Bozey hauled himself erect and made drinks, talking on about the problems of assembling a band
. A shy, awkward fellow, he honestly believed that the best way to put other people at their ease was to keep talking, and the one subject that usually occurred to him was himself. He disclosed that he was the son of a minister in Montana; that the local doctor had cured him of religion at sixteen, by feeding him the works of Ingersoll and Haeckel while treating him less successfully for thyroid trouble; and that in rebellion against his father he had taken up the trombone.
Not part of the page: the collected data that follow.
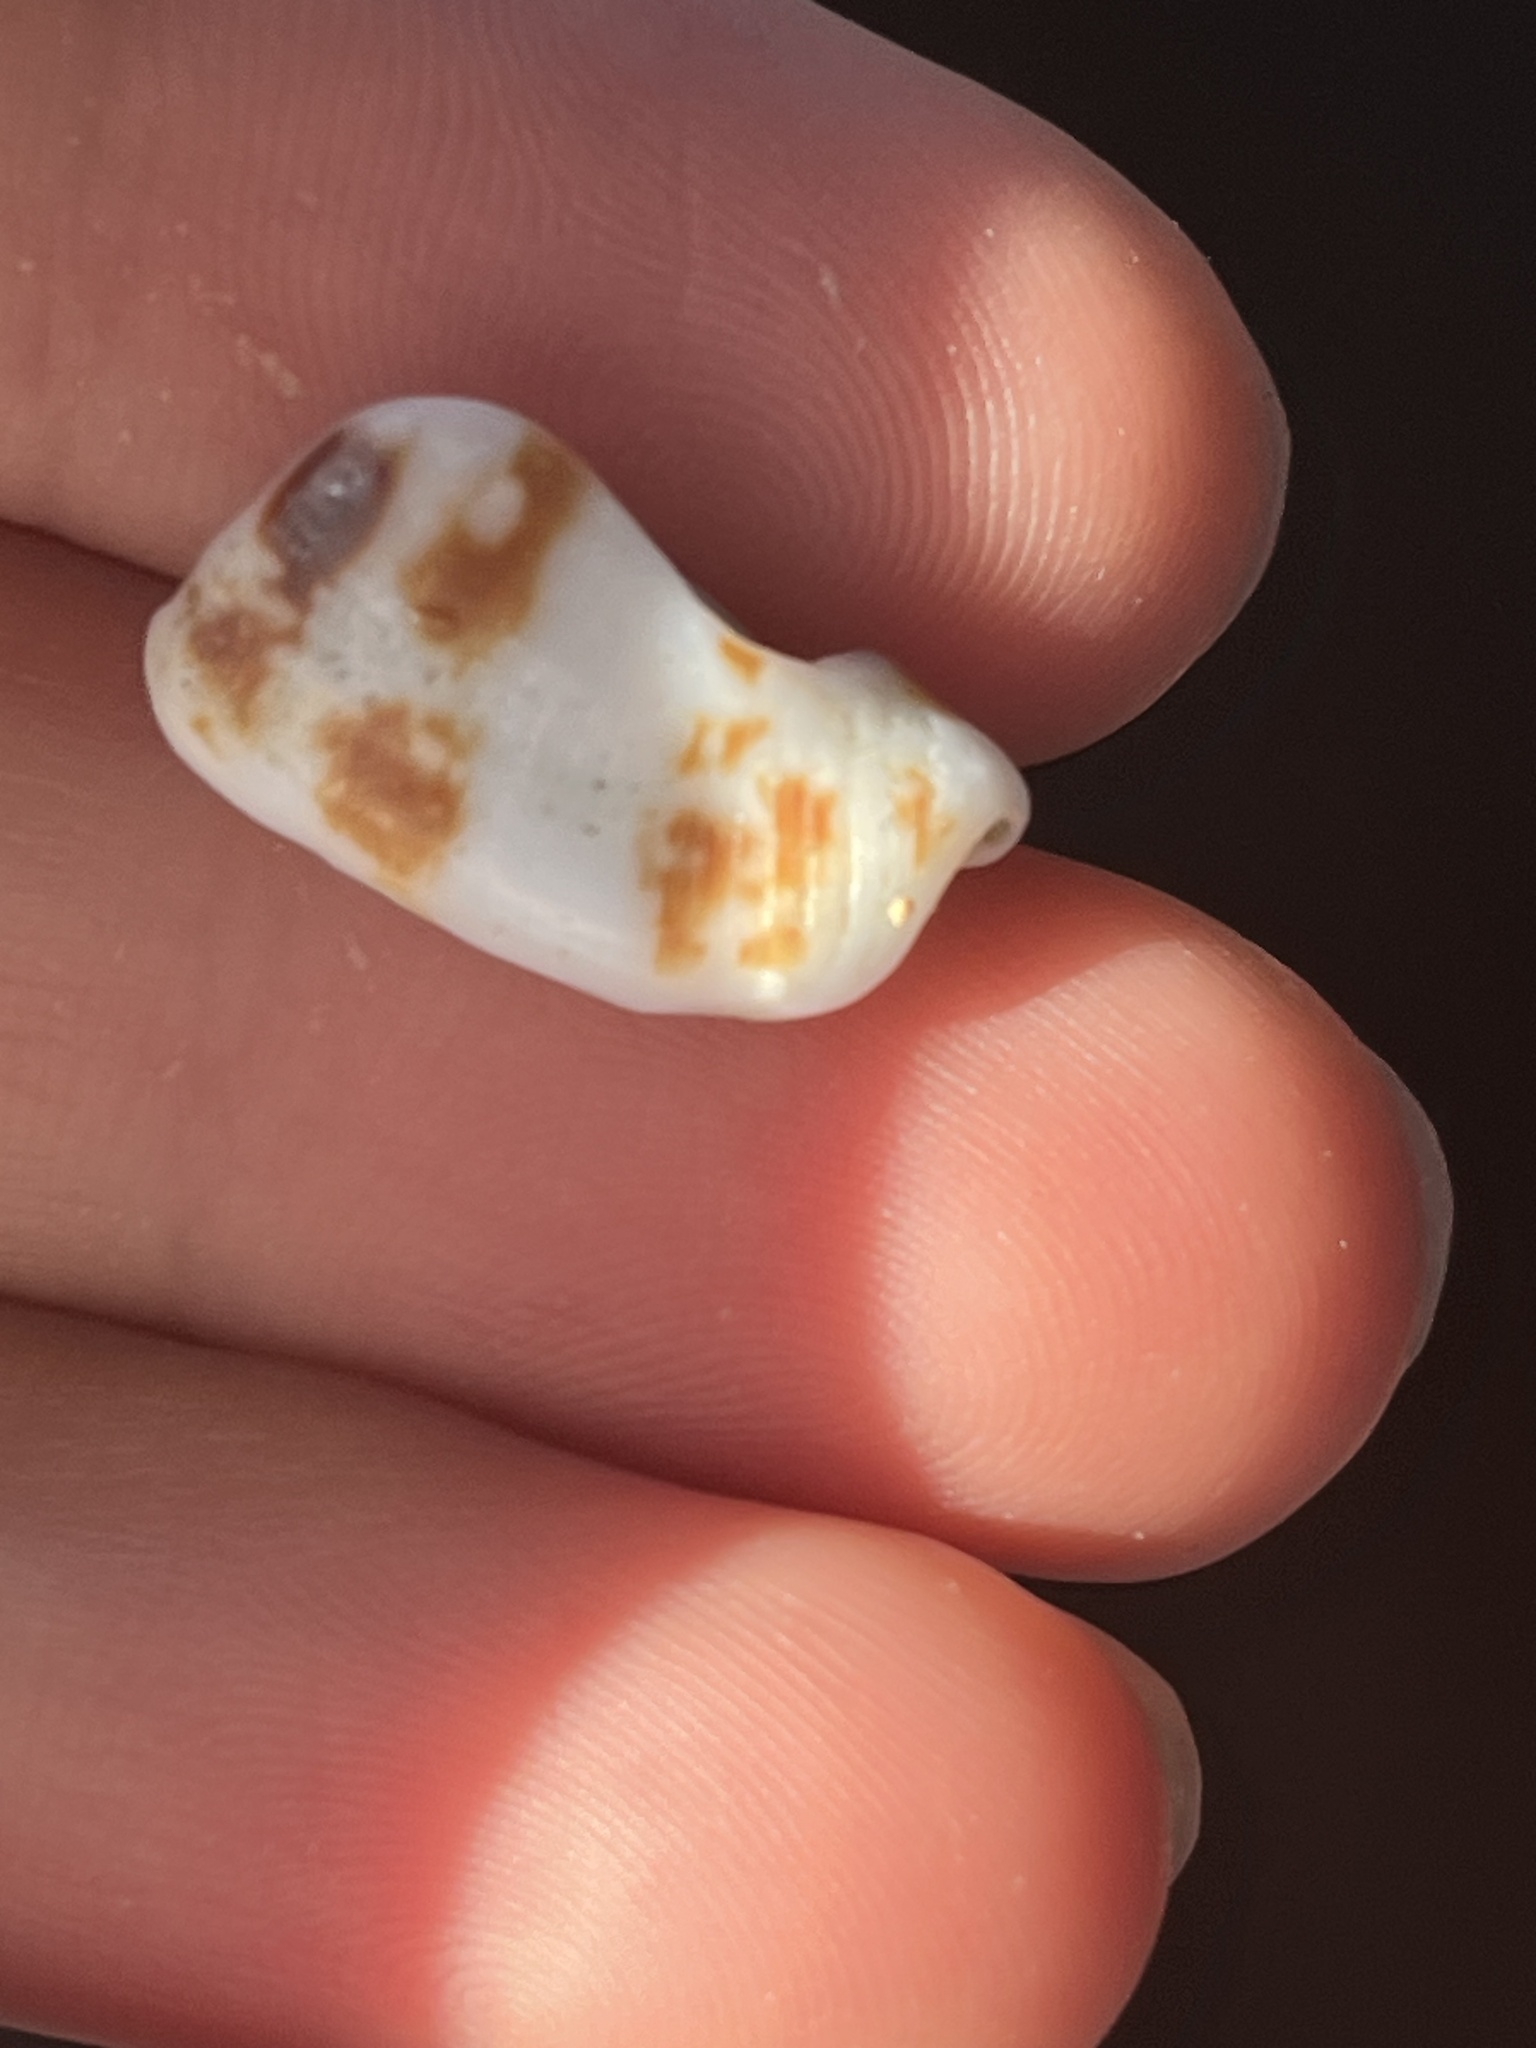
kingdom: Animalia
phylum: Mollusca
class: Gastropoda
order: Littorinimorpha
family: Strombidae
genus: Maculastrombus
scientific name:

Soon he was on the topic of the war, which, he explained, was nothing but an imperialist struggle for markets. This was apropos of a remark by Warren that he was a naval fighter pilot in training. Bozey proceeded to set forth the Marxist analysis of war, beginning with the labor theory of value. Madeline meanwhile, finishing and serving up the dinner, was glad to let him entertain her company. She knew Bozey was talkative, but she found him interesting and she thought Warren and Janice might, too. They seemed oddly silent. Perhaps, she thought, they had just had a little spat.
Under capitalism, Bozey pointed out, workers never were paid what they really earned. The capitalist merely gave them the lowest wages possible. Since he owned the means of production, he had them at his mercy. Profit was the difference between what the worker produced and what he got. This had to lead to war sooner or later. In each country the capitalists piled up big surpluses because the workers weren’t paid enough to buy back what they produced. The capitalists, to realize their profits, had to sell off those surpluses in other countries. This struggle for foreign markets, when it got hot enough, inevitably turned into war. That was what was happening now.
“But Hitler has no surpluses,” Janice Lacouture mildly observed. An economics student, she knew these Marxist bromides, but was willing to let the boyfriend, or lover—she wasn’t yet sure which—of Warren’s sister run on for a while. “Germany’s a land of shortages.”